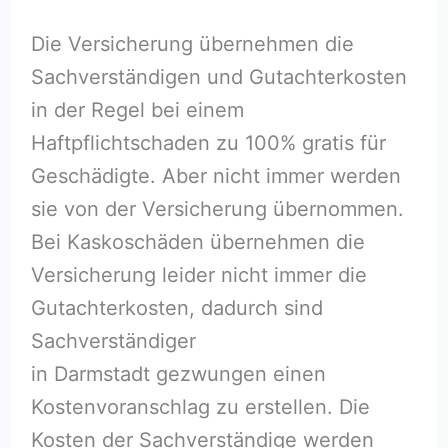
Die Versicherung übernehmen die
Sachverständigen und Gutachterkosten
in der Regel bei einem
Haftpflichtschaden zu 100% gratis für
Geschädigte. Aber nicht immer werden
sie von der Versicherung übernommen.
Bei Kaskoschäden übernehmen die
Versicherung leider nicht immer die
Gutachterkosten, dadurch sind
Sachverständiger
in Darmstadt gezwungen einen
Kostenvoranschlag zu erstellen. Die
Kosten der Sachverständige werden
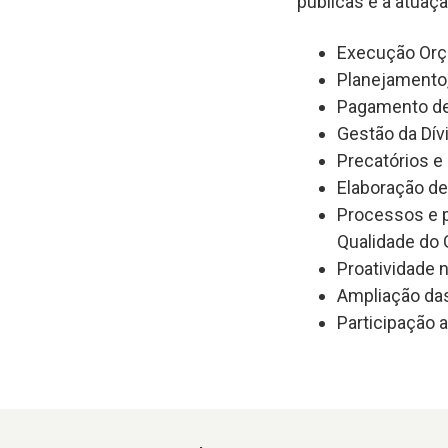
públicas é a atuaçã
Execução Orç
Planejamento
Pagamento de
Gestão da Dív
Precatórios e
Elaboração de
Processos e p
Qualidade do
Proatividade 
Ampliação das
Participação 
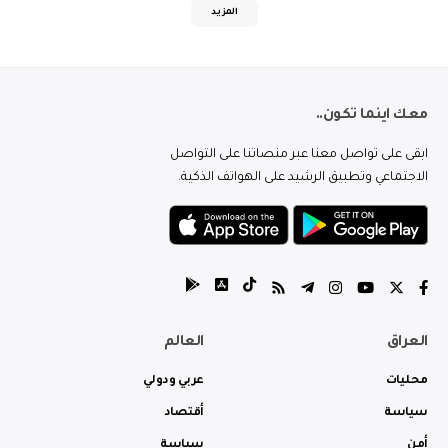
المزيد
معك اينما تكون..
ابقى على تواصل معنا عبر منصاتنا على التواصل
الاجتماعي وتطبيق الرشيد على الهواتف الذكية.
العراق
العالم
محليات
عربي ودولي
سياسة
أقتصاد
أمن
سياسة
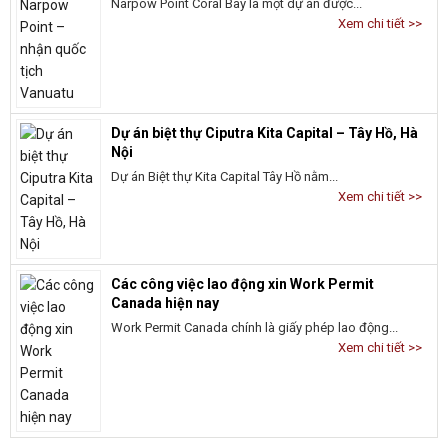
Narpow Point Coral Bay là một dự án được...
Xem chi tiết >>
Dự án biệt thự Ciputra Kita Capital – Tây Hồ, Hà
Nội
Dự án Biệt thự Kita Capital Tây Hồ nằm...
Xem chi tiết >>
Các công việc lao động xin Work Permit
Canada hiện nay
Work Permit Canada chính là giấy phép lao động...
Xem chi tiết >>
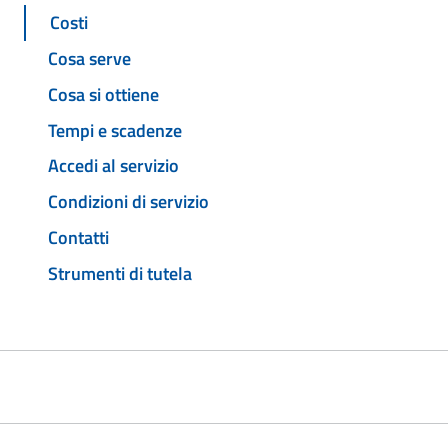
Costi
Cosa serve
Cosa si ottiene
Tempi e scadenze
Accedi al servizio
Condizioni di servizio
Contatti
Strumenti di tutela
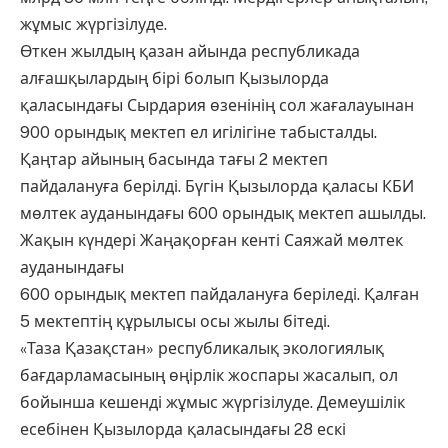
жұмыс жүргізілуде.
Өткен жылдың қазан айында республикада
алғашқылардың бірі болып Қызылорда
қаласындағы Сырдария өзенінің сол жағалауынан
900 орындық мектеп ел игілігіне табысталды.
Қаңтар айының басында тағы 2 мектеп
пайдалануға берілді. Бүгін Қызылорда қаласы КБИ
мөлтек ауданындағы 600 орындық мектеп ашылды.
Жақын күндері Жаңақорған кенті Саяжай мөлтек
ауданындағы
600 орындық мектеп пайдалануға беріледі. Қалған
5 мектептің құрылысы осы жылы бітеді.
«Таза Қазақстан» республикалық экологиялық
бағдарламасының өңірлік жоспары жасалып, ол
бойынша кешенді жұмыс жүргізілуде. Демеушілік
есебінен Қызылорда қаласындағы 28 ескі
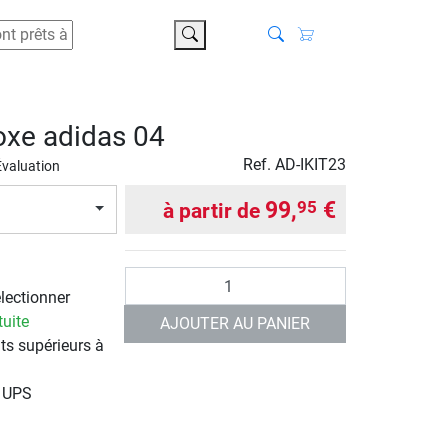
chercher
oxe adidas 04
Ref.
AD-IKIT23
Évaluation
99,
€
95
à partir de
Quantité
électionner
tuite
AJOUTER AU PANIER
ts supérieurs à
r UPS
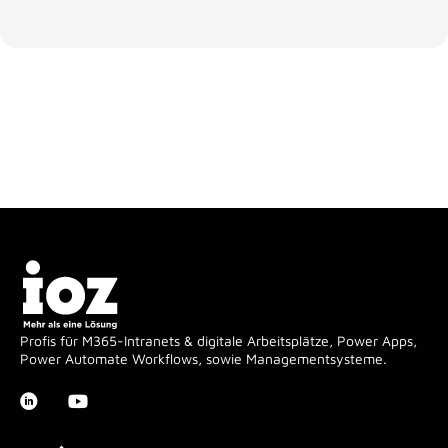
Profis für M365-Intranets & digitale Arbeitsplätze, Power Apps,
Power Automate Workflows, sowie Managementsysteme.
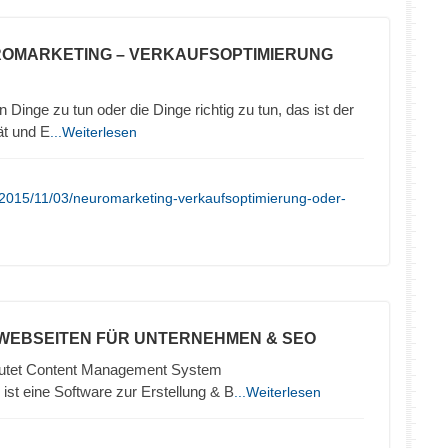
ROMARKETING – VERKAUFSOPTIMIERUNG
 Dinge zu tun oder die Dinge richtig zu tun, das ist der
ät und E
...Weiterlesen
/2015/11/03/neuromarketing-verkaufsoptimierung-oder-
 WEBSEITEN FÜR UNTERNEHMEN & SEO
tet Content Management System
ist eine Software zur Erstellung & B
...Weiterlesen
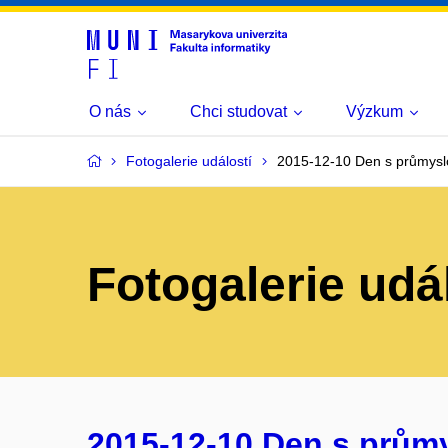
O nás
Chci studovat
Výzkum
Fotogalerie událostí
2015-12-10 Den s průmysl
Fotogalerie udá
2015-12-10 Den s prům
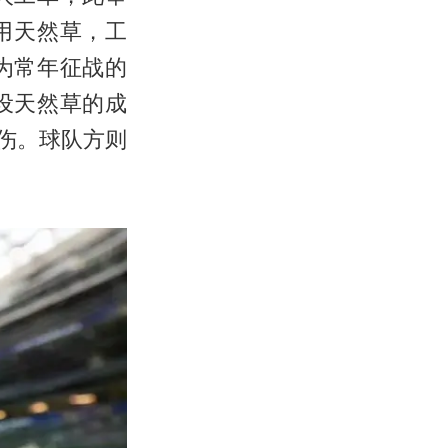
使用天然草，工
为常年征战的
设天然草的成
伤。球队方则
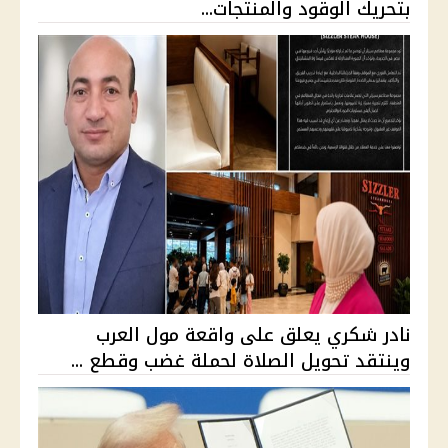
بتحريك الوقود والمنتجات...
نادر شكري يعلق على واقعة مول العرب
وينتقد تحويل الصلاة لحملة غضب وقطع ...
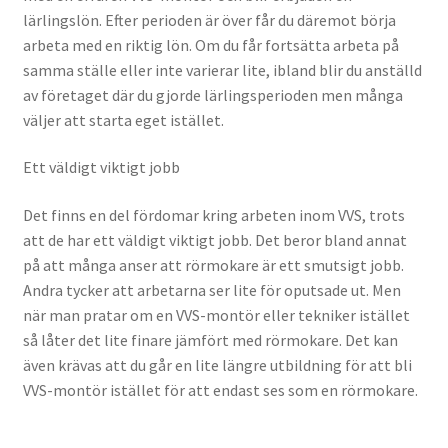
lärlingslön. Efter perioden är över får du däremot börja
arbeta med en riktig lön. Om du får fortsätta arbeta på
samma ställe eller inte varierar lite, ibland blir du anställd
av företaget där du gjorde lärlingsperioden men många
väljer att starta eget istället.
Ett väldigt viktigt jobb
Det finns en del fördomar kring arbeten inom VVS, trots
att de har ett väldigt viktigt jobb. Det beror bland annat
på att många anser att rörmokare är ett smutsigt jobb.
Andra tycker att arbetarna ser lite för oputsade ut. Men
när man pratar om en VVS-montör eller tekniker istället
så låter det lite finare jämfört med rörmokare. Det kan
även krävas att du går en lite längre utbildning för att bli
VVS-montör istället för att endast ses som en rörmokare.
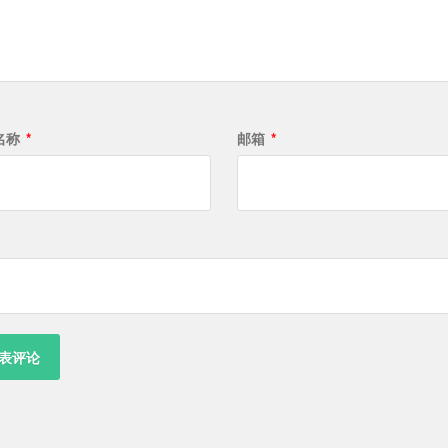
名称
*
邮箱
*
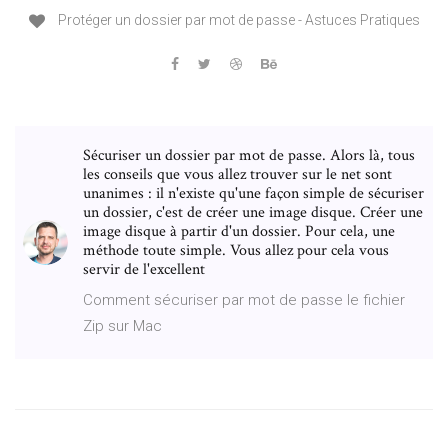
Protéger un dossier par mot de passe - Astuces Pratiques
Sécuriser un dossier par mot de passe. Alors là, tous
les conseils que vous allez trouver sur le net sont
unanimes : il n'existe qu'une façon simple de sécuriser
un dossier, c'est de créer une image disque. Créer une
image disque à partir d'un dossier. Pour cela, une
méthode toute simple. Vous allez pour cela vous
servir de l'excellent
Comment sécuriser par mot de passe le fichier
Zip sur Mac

******************************

Set down the records above exactly as written, beginning with the first line and ending with the line that contains "Өткен жылдың қазан айында республикада", and do not include pictures.

Die Versicherung übernehmen die
Sachverständigen und Gutachterkosten
in der Regel bei einem
Haftpflichtschaden zu 100% gratis für
Geschädigte. Aber nicht immer werden
sie von der Versicherung übernommen.
Bei Kaskoschäden übernehmen die
Versicherung leider nicht immer die
Gutachterkosten, dadurch sind
Sachverständiger
in Darmstadt gezwungen einen
Kostenvoranschlag zu erstellen. Die
Kosten der Sachverständige werden
públicas é a atuaçã
Execução Orç
Planejamento
Pagamento de
Gestão da Dív
Precatórios e
Elaboração de
Processos e p
Qualidade do
Proatividade 
Ampliação das
Participação 
المزيد
معك اينما تكون..
ابقى على تواصل معنا عبر منصاتنا على التواصل
الاجتماعي وتطبيق الرشيد على الهواتف الذكية.
العراق
العالم
محليات
عربي ودولي
سياسة
أقتصاد
أمن
سياسة
Narpow Point Coral Bay là một dự án được...
Xem chi tiết >>
Dự án biệt thự Ciputra Kita Capital – Tây Hồ, Hà
Nội
Dự án Biệt thự Kita Capital Tây Hồ nằm...
Xem chi tiết >>
Các công việc lao động xin Work Permit
Canada hiện nay
Work Permit Canada chính là giấy phép lao động...
Xem chi tiết >>
Costi
Cosa serve
Cosa si ottiene
Tempi e scadenze
Accedi al servizio
Condizioni di servizio
Contatti
Strumenti di tutela
жұмыс жүргізілуде.
Өткен жылдың қазан айында республикада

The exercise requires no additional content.